I have just spent half a day tracking down a bug due to the following behaviour: -
Imagine that there is not a cookie called "foo" in either the Http request's or response's cookie collections. The following code returns null
A) HttpContext.Current.Request.Cookies["foo"]
The following code creates a new cookie called "foo" (with path="/" and blank value), adds it to the response's cookie collection and returns that
B) HttpContext.Current.Response.Cookies["foo"]
So (B) has the side effect that any pre-existing cookie called "foo" is overwritten on the client's browser.
This is not a bug. Someone actually coded this deliberately. Here is the disassembly of the Get method (the Item[string name] indexer delegates to this method.
public HttpCookie Get(String name) {
HttpCookie cookie = (HttpCookie)BaseGet(name);
if (cookie == null && _response != null) {
// response cookies are created on demand
cookie = new HttpCookie(name);
AddCookie(cookie, true);
_response.OnCookieAdd(cookie);
}
return cookie;
}
Obviously the MSDN docs do not mention this behaviour (although some users have added comments at the bottom of the docs that describe this behaviour).

ACTIONS TO TAKE:
A) Copy out the note on ASP.NET response cookies word for word, everything from "I have just" down to "to this method.".
B) Extend the note on ASP.NET response cookies with new writing that begins after its final sentence.

SUPPLIED ENTRIES:
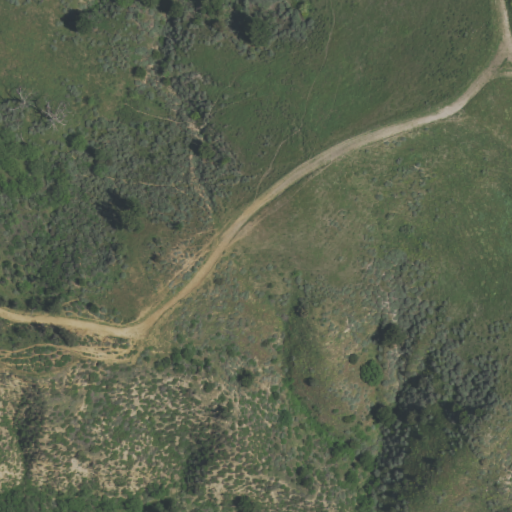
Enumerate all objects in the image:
road: (500, 30)
road: (495, 72)
road: (250, 205)
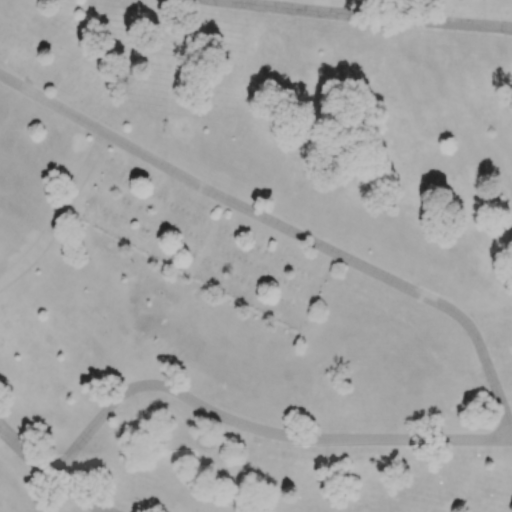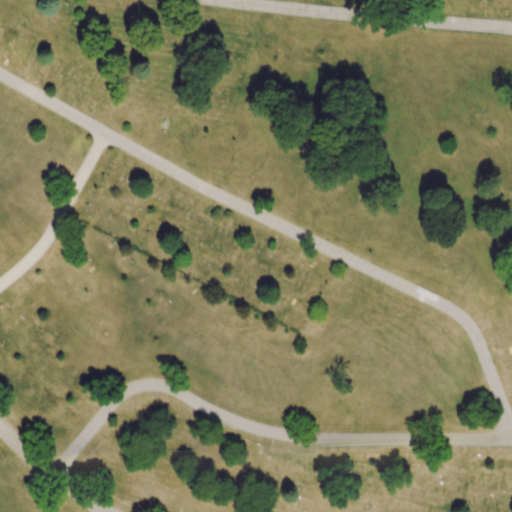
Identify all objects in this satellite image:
road: (365, 16)
road: (60, 213)
road: (284, 224)
park: (256, 256)
road: (259, 429)
road: (49, 470)
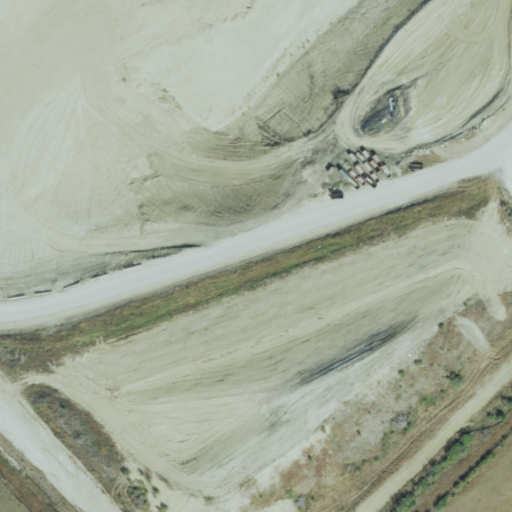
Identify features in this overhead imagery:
road: (506, 158)
road: (258, 229)
landfill: (253, 252)
road: (281, 490)
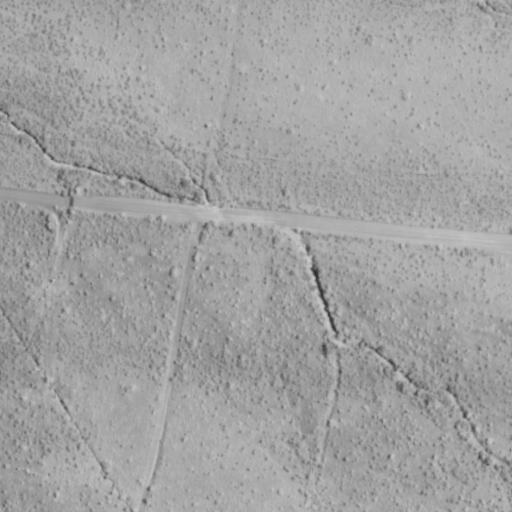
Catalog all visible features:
road: (255, 220)
road: (167, 363)
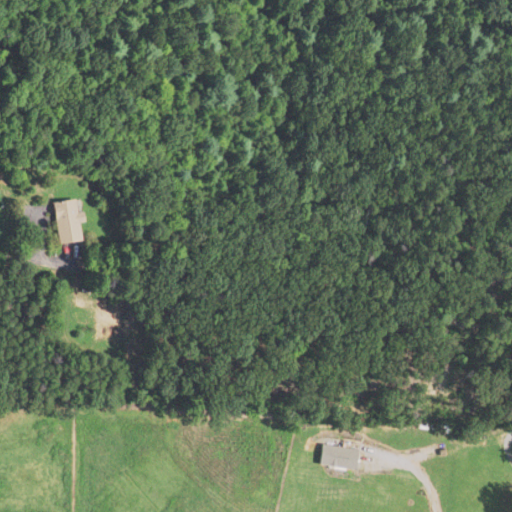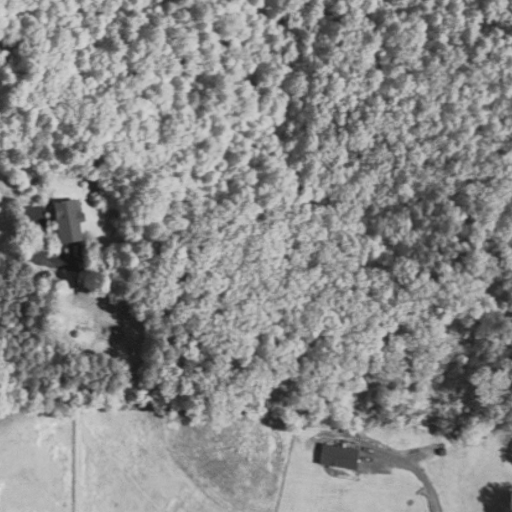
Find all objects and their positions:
road: (12, 201)
building: (64, 223)
road: (18, 266)
road: (419, 481)
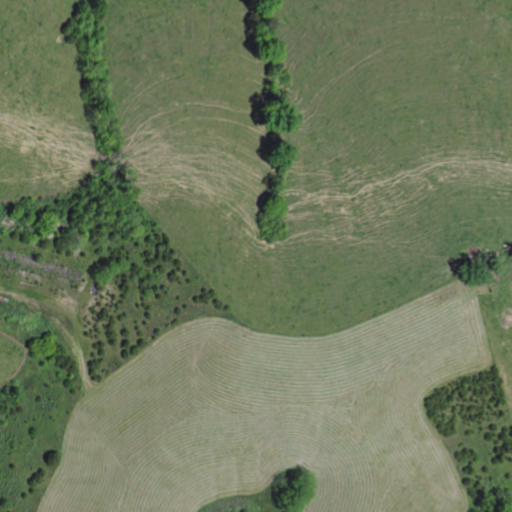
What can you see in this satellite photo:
road: (460, 164)
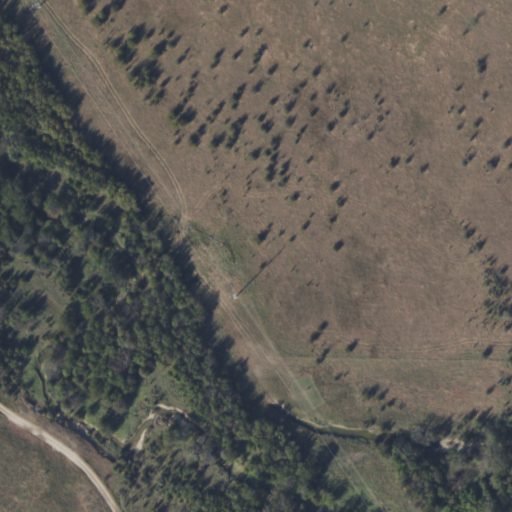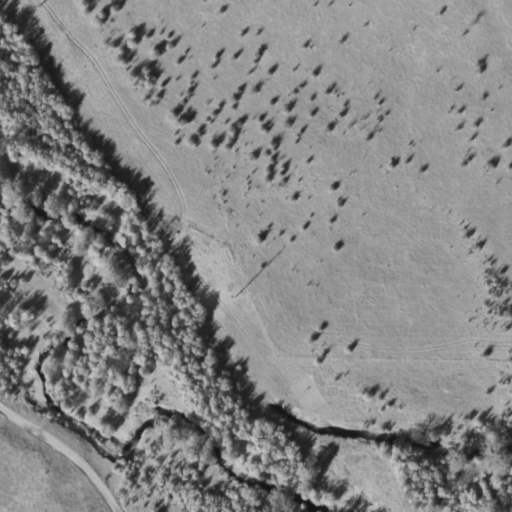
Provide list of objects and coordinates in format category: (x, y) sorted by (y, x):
road: (50, 466)
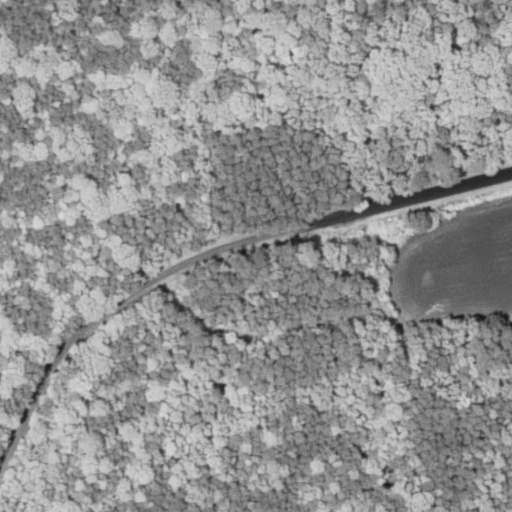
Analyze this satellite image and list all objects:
road: (213, 260)
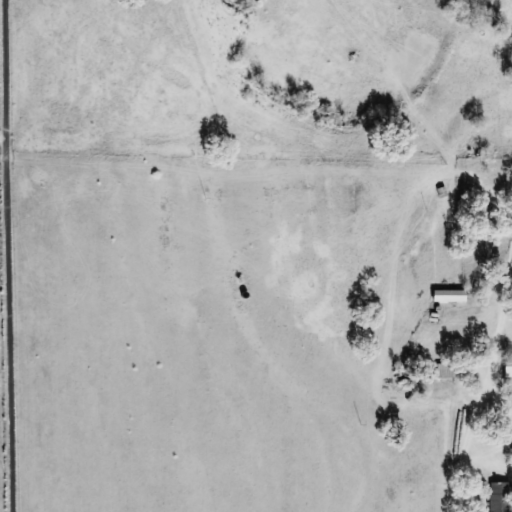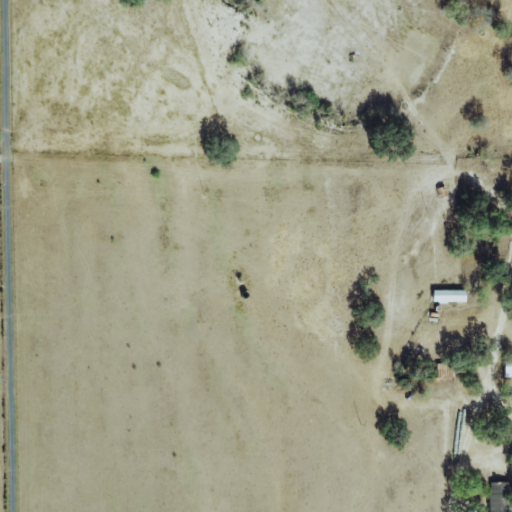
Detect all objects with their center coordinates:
road: (5, 256)
building: (449, 295)
building: (507, 366)
building: (499, 496)
road: (450, 501)
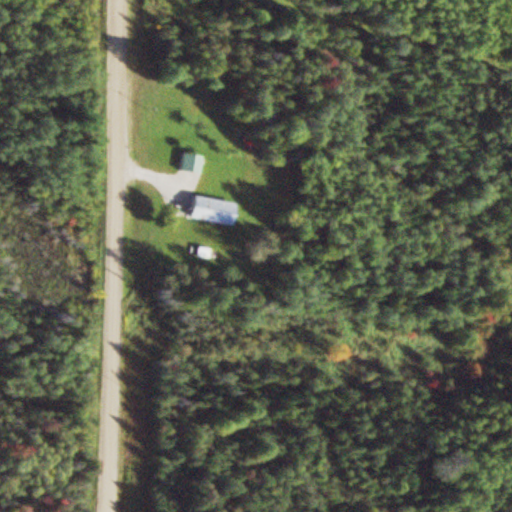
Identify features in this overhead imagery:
building: (192, 165)
building: (213, 211)
road: (130, 256)
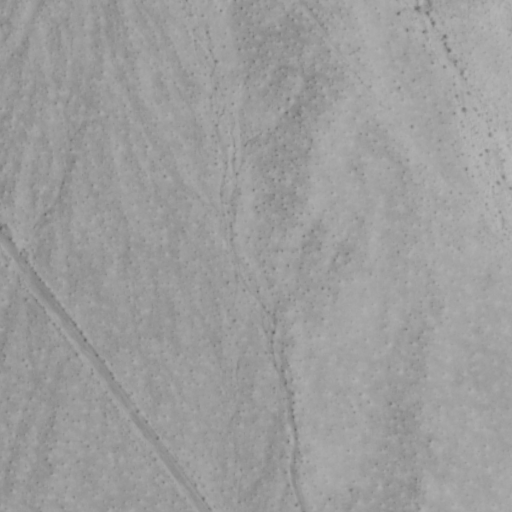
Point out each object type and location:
road: (96, 389)
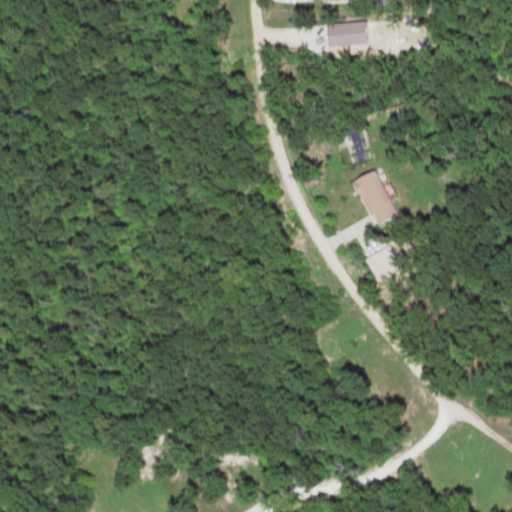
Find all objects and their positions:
building: (381, 199)
road: (333, 247)
road: (360, 481)
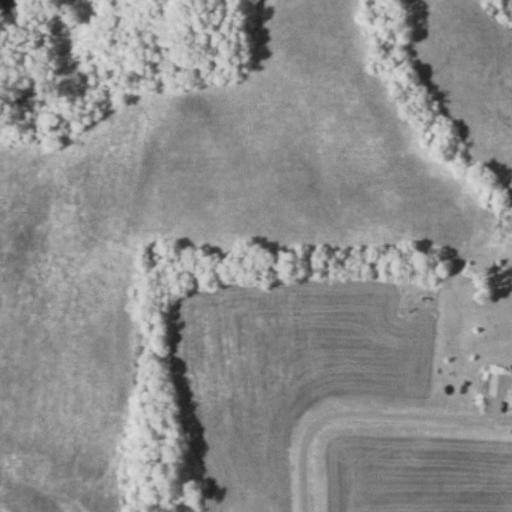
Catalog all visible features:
road: (365, 416)
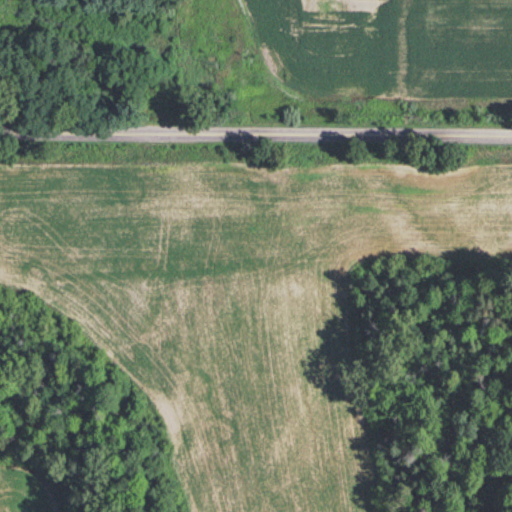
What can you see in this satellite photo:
road: (256, 136)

YOUR WRITTEN ANSWERS:
A)
I have just spent half a day tracking down a bug due to the following behaviour: -
Imagine that there is not a cookie called "foo" in either the Http request's or response's cookie collections. The following code returns null
A) HttpContext.Current.Request.Cookies["foo"]
The following code creates a new cookie called "foo" (with path="/" and blank value), adds it to the response's cookie collection and returns that
B) HttpContext.Current.Response.Cookies["foo"]
So (B) has the side effect that any pre-existing cookie called "foo" is overwritten on the client's browser.
This is not a bug. Someone actually coded this deliberately. Here is the disassembly of the Get method (the Item[string name] indexer delegates to this method.

B)
My question is can someone explain to me the rational why the HttpCookieCollection
class has this behaviour.
From MSDN doc about HttpCookieCollection.Get method: http://msdn.microsoft.com/en-us/library/ezy11xy2.aspx
If the named cookie does not exist, this method creates a new cookie with that name.
So yes, this is done on purpose.
Why? At a guess because it makes sense. If you're doing anything with the response the typical use case is that you want things to be sent to the browser.
You check for values inbound (Request.Cookies) and then you set them outbound (Response.Cookies). The Request is a READ, the Response is a WRITE.